Thomas “noted that ‘California has no published authority on fraudulent wire transfers of settlement funds,’ but noted that federal courts have applied the ‘Imposter Rule’ found in the Uniform Commercial Code to shift the burden of loss to the party who had ‘more opportunity and was in the better position to discover the fraudulent behavior.’ ”
Dahlquist ultimately agreed with Thomas, prompting Corbyn’s appeal. Rubin said the panel agreed the issue hadn’t surfaced in California while also siding with Thomas’ position that the federal courts which have taken up similar questions “uniformly shifted the risk of loss caused by an imposter’s fraud to the party in the best position to prevent the fraud.”
Assessing which party is in such a position, Rubin continued, involves multiple “red flags” such as security protocols, prior breaches, disclosures, targeting and more. Even if neither party acted negligently, as Judge Dahlquist determined in this case, there can still be a legal ruling on which side was better positioned to prevent the fraud. The panel further determined Dahlquist’s ruling was substantially rooted in the available evidence.
Among the factors, Rubin noted, was that the initial spoofed email giving instructions for wiring the money conflicted with the terms of a written settlement agreement and release, including by omitting a reference to a client trust account and Thomas’ name. Further, attorneys for both sides had informally agreed the settlement payment would be in the form of a check. There also was the matter of the incorrect phone number for Chambers & Noronha on the spoofed email.
“Several of the courts that shifted the risk of loss to the payor did so because the payor failed to call the payee to confirm wire instructions unknowingly received from an imposter,” Rubin wrote. “Although defendants’ counsel took that preliminary step here, the fact the phone number was inoperable should have signaled counsel to exercise greater vigilance.”
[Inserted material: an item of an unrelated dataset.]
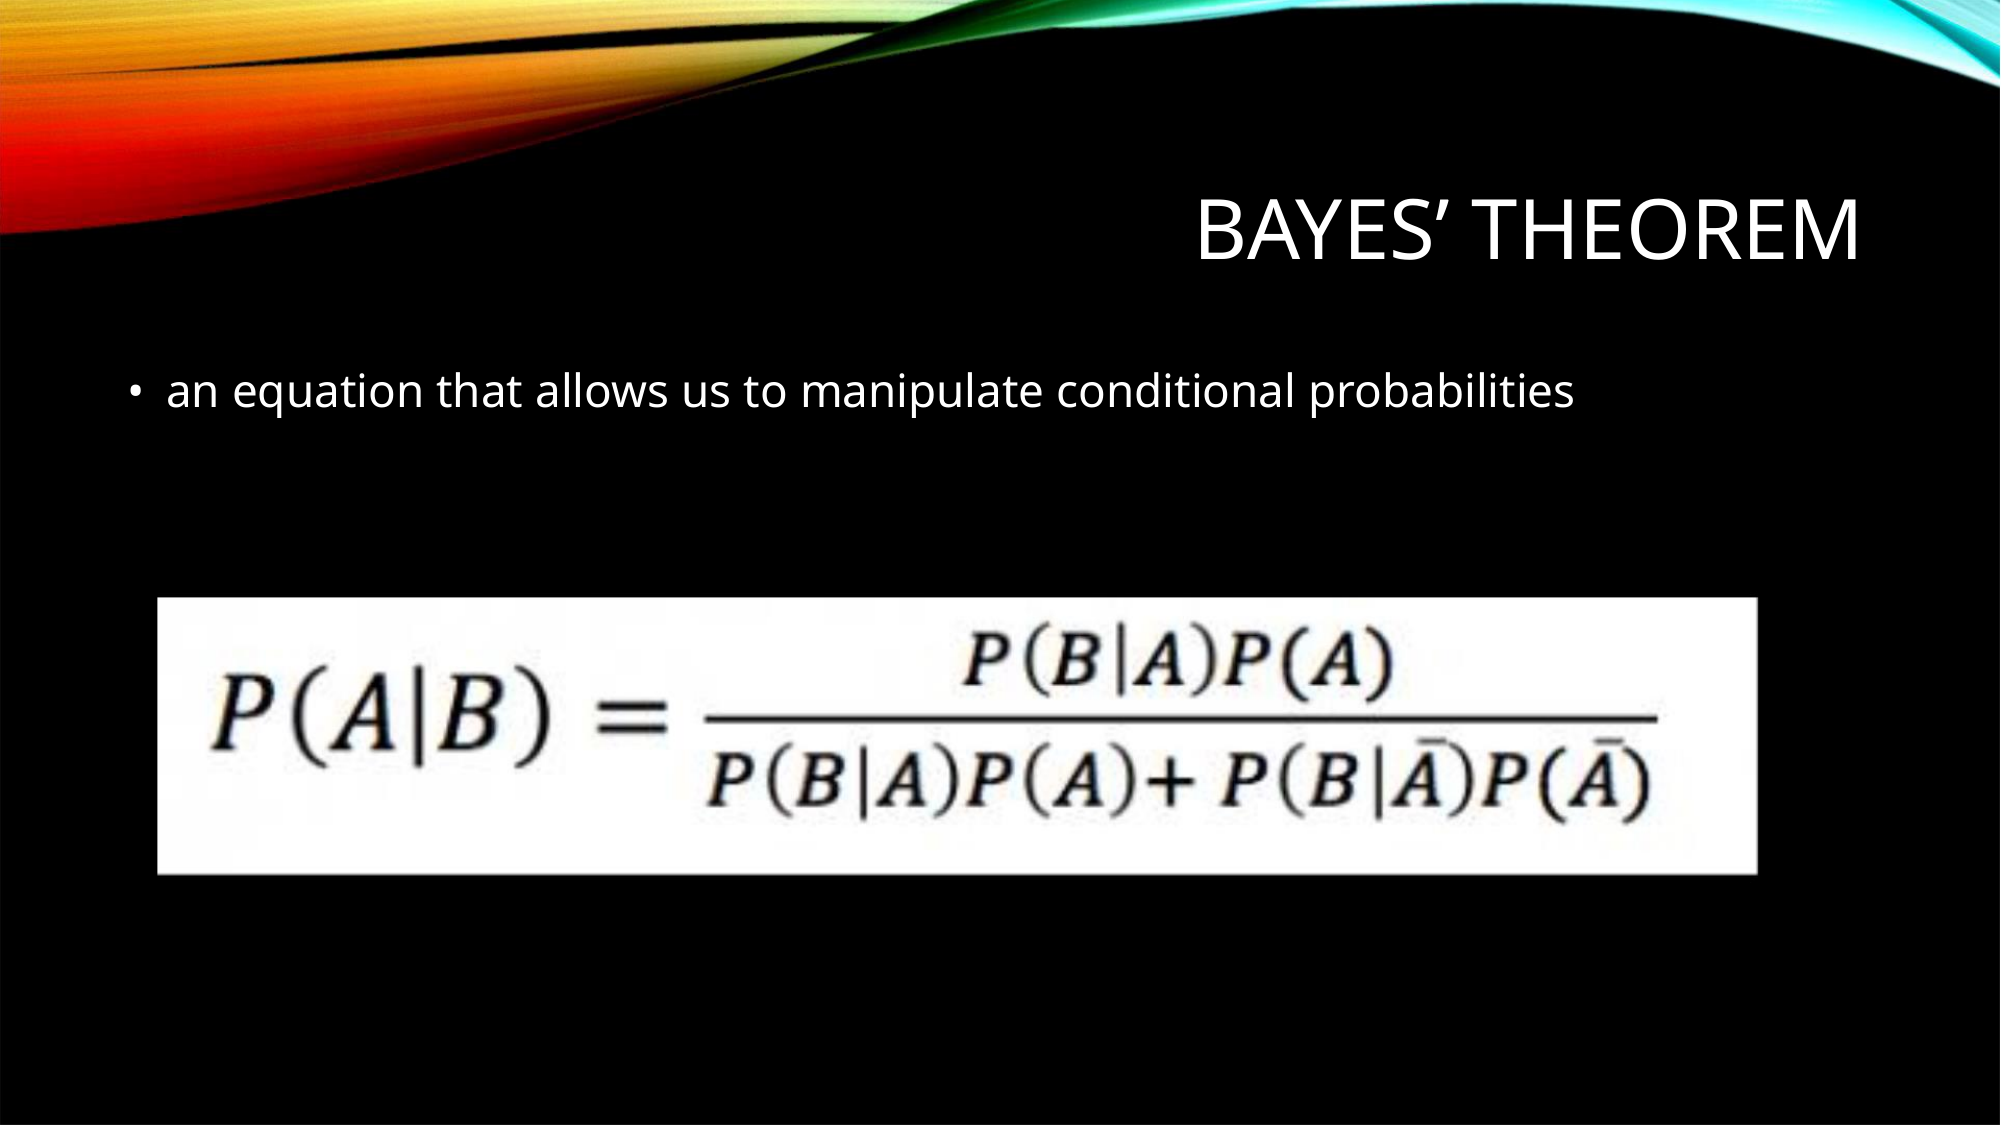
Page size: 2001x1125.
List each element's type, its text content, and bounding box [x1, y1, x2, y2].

text_box BAYES’ THEOREM [1193, 177, 1998, 277]
text_box [0, 0, 2000, 1125]
text_box • an equation that allows us to manipulate conditional probabilities [127, 362, 1845, 417]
The panel noted Tyson & Mendes could’ve compared the spoofed messages to known valid correspondence with Chambers & Noronha or checked an extrinsic source, such as the state bar website. Rubin also highlighted the fact a second spoofed email followed the first in a matter of minutes, “akin to typographical errors that courts have deemed significant in shifting the risk of loss.”
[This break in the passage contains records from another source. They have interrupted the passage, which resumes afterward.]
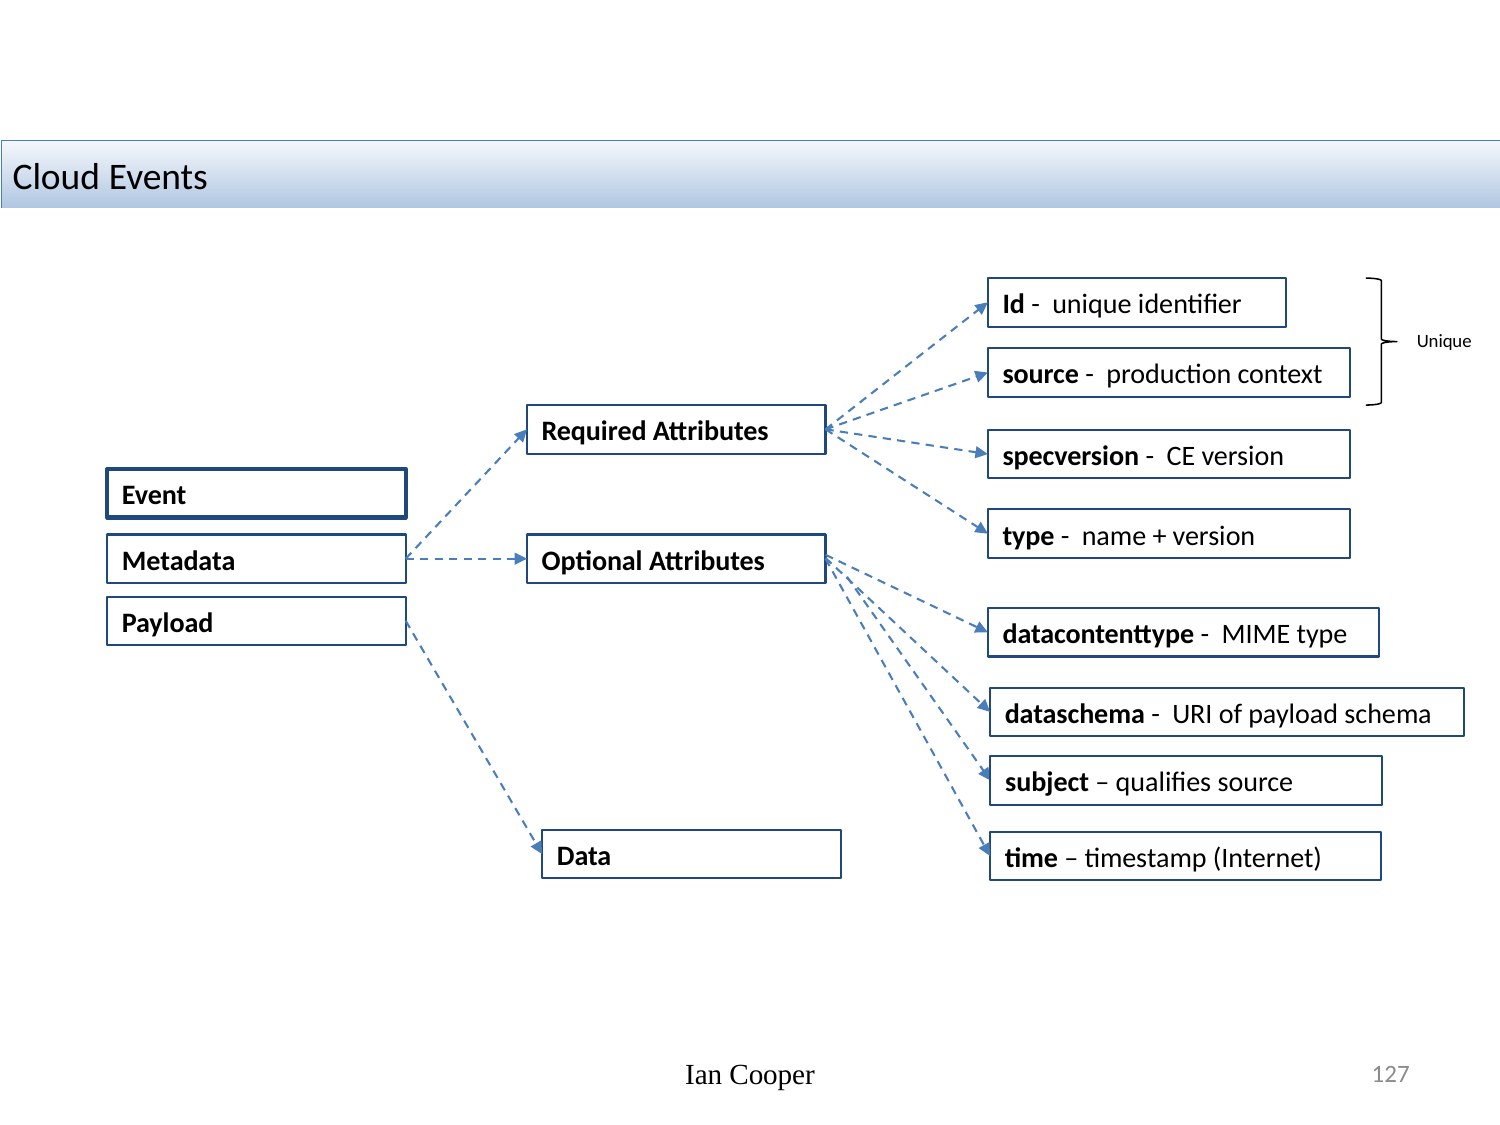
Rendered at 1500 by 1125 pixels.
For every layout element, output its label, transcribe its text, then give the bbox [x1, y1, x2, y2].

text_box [825, 558, 991, 857]
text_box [825, 429, 989, 535]
text_box Unique [1402, 321, 1489, 359]
text_box Optional Attributes [526, 534, 826, 583]
text_box Required Attributes [526, 405, 819, 454]
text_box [405, 620, 543, 855]
text_box type - name + version [987, 509, 1350, 558]
text_box dataschema - URI of payload schema [996, 687, 1464, 737]
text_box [825, 372, 989, 428]
slide_number 127 [1074, 1042, 1425, 1103]
text_box datacontenttype - MIME type [997, 608, 1379, 657]
text_box Id - unique identifier [987, 278, 1287, 327]
text_box time – timestamp (Internet) [990, 831, 1382, 881]
text_box Metadata [107, 534, 406, 583]
text_box [1365, 277, 1398, 406]
footer Ian Cooper [512, 1042, 988, 1103]
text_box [405, 429, 528, 558]
text_box Event [107, 469, 400, 518]
text_box Cloud Events [1, 140, 1500, 208]
text_box source - production context [993, 348, 1350, 397]
text_box subject – qualifies source [996, 756, 1382, 805]
text_box Data [542, 829, 841, 879]
text_box Payload [107, 596, 406, 646]
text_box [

Like Judge Dahlquist, the panel rejected Corbyn’s arguments that Chambers & Noronha bore responsibility for allowing its email information to be spoofed. Rubin said evidence doesn’t support the assertion the scam — including knowledge of the settlement — was only possible because of a computer system breach. The panel also said evidence about information technology procedures at both law firms “is not as conclusive” as Corbyn asserted.
Furthermore, even if the record gave more credence to Corbyn’s arguments, Rubin said, that wouldn’t have required Judge Dahlquist to apportion any of the financial loss to Thomas.
“The imposter first contacted (Thomas’) counsel only after (Corbyn’s) counsel wired $475,000 to the wrong bank account,” Rubin wrote. “Moreover, defendants presented no evidence to the trial court showing that plaintiff’s counsel’s conduct contributed to the fraud’s success.”
Finally, the panel noted Dahlquist’s ruling didn’t alter the original settlement. He didn’t award prejudgment interest and rejected the argument that the restaurant functionally had to pay $950,000 to resolve Thomas’ allegations.
“The antidote to these innovative fraudulent schemes may involve sophisticated encryption and digital safeguards (e.g., multifactor authentication), or it may sometimes be as old-fashioned and simple as picking up the phone and calling opposing counsel at a verified phone number, or meeting face-to-face to confirm the identity of one’s counterpart and the validity of the transaction details,” Rubin wrote. “Either way, this case demonstrates that parties to modern, high-tech financial transactions must remain vigilant in ensuring they are dealing with their authentic peer. Failing to do so may be at their own financial peril.”
Thomas was represented in the appeal by O’Hagan Meyer. The panel said he is entitled to recover the legal expense associated with participating in the appeal.